Optimizing Agent Workflows for Modern LLMs
Writing effective agent skills requires deep knowledge of prompt engineering. With the release of advanced reasoning models like Claude 3.5 Sonnet, ChatGPT o1, and DeepSeek-V3, prompt templates must focus on structured thinking. Developers are encouraged to use XML tags (e.g., <thought>, <context>, and <rules>) to isolate execution boundaries. Standardized prompts prevent agents from suffering from context drift, ensuring that long-running tasks remain aligned with the initial system parameters.
Exploring by SOC Occupations and Creator Profiles
What makes SkillMD unique is its taxonomy. Instead of simple text search, we parse and organize files according to the Standard Occupational Classification (SOC) system. This means you can discover skills written for Computer and Mathematical roles, Business and Financial operations, Legal, Design, and and Educational Instruction fields.
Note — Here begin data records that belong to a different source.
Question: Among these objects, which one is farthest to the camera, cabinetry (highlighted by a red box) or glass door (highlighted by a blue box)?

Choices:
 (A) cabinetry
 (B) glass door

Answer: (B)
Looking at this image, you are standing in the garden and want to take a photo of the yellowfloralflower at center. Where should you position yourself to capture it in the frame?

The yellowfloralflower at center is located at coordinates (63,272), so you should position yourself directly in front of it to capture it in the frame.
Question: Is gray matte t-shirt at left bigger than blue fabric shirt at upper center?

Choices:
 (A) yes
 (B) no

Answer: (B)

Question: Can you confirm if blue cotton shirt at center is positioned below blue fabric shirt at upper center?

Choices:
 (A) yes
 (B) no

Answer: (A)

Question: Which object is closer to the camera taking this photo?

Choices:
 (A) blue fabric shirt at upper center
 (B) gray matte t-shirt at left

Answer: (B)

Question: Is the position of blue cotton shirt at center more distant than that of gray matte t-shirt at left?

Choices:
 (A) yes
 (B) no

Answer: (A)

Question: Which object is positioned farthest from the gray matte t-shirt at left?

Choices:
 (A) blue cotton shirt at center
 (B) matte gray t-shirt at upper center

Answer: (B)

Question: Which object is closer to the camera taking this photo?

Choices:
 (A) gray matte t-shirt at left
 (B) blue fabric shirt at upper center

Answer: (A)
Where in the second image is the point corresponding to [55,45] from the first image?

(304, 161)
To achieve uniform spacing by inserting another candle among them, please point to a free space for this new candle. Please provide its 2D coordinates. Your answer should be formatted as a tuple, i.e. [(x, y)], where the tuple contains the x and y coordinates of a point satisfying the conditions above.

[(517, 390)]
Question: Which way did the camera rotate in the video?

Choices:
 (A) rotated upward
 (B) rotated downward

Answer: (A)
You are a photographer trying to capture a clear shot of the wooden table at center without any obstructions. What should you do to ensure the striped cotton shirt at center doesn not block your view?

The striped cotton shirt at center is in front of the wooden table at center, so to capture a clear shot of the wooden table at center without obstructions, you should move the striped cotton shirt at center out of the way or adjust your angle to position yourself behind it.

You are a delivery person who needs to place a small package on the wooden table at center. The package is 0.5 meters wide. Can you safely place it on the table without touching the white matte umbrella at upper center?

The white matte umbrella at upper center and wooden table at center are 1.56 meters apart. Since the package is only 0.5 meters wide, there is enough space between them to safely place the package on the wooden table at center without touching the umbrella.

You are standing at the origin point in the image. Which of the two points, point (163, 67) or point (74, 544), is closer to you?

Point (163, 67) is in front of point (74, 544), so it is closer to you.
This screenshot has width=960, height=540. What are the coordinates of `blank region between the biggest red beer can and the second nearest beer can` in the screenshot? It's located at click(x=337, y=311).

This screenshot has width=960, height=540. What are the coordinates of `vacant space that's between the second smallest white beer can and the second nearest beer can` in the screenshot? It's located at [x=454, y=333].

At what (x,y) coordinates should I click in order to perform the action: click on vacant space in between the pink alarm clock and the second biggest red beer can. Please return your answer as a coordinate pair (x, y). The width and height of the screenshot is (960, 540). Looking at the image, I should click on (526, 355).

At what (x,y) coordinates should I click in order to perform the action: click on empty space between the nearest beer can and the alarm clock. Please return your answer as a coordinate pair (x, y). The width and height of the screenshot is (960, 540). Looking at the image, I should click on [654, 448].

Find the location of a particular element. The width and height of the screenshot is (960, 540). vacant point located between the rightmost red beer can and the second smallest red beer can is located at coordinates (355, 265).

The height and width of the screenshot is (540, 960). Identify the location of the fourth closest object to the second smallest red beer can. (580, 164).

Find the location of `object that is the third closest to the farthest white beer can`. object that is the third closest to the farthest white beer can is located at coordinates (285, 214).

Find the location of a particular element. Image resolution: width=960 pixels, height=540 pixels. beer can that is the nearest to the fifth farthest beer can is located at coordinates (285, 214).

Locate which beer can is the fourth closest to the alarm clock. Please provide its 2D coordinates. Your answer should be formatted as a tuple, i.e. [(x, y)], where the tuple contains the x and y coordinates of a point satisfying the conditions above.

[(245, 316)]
By tracking creator profiles, developers can study how different teams organize their custom instructions, compare version updates, and fork public configs for specialized enterprise use cases.
SkillMD operates as a high-performance index running on a fast Go backend and a highly responsive Astro SSR frontend. All search queries execute in milliseconds, featuring smart debouncing to prevent multiple API requests while keeping user data secure. Join our community of developers to standardize your AI agent instructions and optimize your LLM prompting workflows today.
Frequently Asked Questions
A practical guide to agent skills: what they are, how to inspect them, and how SkillMD helps you explore the ecosystem.